Learn The Basics of Rolling Motion

Introduction

Although rolling wheels are everywhere, when most people are asked “what is the axis of rotation of a wheel that rolls without slipping?”, they will answer “the axle”.  It is an intuitively obvious answer shared by 3/4 or more of the students in an introductory physics class.  It is also the wrong answer.  Here I describe an incremental teaching method that compels students to come face-to-face with their preconceptions concerning rolling motion.  I then offer some speculation on how these preconceptions could have taken hold and suggest ways to assess how well this method works.

Setting the stage

Definition of the axis

I begin by defining the axis of rotation of a rigid body as the set of all points that are (instantaneously) at rest while all the other points rotate about it with angular speed ## \omega ##.  I use a meter stick mounted vertically and free to rotate about a nail going through a hole drilled at some distance from the midpoint (see figure below).

Meter stick demonstration and rule

By pulling with a string below and above the pivot (solid and dashed lines) I establish the rule that relates the sense of rotation to the point of application of a force directed to the left: Clockwise ## \rightarrow ## below the pivot, counterclockwise ## \rightarrow ## above the pivot.  Although this seems to be a trivial observation that everyone can understand and accept intuitively, I write it on the board for the students to see so that I can refer to it later.

**EXCERPTED RECORDS**

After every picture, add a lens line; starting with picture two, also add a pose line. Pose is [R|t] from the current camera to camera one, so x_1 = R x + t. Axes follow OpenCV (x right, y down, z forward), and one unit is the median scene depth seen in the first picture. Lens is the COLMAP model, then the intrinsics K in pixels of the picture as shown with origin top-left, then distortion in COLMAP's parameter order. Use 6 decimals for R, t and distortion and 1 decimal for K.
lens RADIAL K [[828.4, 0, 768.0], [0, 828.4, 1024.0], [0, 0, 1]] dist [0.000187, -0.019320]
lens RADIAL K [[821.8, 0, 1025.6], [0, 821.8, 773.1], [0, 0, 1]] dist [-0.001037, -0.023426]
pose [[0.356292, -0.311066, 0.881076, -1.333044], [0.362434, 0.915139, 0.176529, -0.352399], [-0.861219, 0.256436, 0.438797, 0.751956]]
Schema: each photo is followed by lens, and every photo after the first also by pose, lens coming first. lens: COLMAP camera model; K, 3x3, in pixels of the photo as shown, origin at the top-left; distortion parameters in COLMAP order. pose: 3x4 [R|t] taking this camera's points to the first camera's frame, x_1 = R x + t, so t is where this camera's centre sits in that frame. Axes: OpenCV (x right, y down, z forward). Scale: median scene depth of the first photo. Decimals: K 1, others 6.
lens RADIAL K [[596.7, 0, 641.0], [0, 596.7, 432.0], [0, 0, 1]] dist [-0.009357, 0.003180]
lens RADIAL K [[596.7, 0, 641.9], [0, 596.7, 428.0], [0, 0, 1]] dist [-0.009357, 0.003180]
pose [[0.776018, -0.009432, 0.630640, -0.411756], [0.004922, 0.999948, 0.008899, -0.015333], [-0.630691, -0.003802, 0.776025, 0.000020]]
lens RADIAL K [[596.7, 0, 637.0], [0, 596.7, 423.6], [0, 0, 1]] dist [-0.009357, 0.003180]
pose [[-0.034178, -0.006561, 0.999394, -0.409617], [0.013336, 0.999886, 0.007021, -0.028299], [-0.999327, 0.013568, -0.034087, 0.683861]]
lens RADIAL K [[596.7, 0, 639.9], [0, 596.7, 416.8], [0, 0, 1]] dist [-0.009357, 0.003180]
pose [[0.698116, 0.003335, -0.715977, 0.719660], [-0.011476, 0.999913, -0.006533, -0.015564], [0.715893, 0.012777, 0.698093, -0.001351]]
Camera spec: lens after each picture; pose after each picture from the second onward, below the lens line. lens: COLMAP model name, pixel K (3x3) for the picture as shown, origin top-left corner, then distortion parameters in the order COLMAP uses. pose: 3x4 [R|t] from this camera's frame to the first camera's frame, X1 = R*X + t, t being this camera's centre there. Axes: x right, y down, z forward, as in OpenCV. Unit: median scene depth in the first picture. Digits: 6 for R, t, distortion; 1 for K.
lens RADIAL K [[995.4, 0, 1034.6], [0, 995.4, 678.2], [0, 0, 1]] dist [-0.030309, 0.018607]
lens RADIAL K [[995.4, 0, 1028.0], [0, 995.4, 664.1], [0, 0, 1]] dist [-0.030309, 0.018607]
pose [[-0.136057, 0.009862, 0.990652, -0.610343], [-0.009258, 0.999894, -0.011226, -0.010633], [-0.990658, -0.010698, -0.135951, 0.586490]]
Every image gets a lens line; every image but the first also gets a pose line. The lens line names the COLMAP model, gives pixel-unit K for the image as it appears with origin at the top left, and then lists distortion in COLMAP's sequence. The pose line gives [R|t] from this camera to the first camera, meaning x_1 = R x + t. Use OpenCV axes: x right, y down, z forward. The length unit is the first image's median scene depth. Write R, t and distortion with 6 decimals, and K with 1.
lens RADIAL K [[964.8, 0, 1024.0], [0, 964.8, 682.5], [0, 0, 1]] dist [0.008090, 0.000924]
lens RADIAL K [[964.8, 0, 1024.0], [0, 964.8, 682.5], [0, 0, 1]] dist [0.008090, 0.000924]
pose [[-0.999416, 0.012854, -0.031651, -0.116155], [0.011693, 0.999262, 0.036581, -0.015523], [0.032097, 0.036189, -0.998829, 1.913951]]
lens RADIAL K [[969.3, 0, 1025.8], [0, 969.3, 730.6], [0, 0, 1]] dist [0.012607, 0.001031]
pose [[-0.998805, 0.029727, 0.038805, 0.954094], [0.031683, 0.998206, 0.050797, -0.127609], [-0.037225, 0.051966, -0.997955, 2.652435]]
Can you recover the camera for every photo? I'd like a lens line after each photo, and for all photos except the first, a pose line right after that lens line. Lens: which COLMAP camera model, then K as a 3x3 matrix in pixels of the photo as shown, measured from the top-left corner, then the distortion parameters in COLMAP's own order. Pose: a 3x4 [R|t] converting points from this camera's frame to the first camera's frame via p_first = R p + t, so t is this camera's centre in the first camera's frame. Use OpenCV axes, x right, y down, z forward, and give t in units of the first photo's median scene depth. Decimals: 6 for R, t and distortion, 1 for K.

**WORK ORDER 1**
Answer these questions using the rolling-motion text.
(a) What answer do most people give for the axis of rotation of a wheel that rolls without slipping, and what share of introductory physics students give it?
(b) How does the text define the axis of rotation of a rigid body?
(c) When a force directed to the left is applied to the meter stick, what sense of rotation results if it is applied above the pivot?
**WORK ORDER 2**
Resume the rolling-motion text, starting right after its final sentence.

**WRITTEN ANSWER 1**
(a) They answer "the axle," and 3/4 or more of the students in an introductory physics class give that answer.
(b) It is the set of all points that are instantaneously at rest while all the other points rotate about it with angular speed ω.
(c) The meter stick rotates counterclockwise.

**WRITTEN ANSWER 2**
Theory

Majority belief and theoretical argument

First I establish the size of the majority by asking “How many of you believe that the axis of rotation of a rolling wheel is at its center?”   Then I proceed to show that the axis of rotation is the instantaneous point of contact (IPOC) with the table.  The argument is simple: if the wheel is to roll without slipping, the point on the wheel that is in contact with the table must be instantaneously at rest concerning the corresponding point on the table.  If not, the two points will rub past each other and the wheel will be slipping.  Therefore, by the definition of the axis of rotation, the IPOC is the axis of rotation while the other points of the wheel rotate about it.  So much for the theory.  At this point, I ask how many students (a) believe that the axis of rotation is the IPOC, (b) believe that the axis of rotation is the center, or (c) don’t know what to believe.  Few students vote (a) while a healthy percentage plays it safe with (c).  Preconceptions are based on misunderstood or misinterpreted observations.  To dislodge them, theoretical arguments need to be bolstered by correctly guided observation.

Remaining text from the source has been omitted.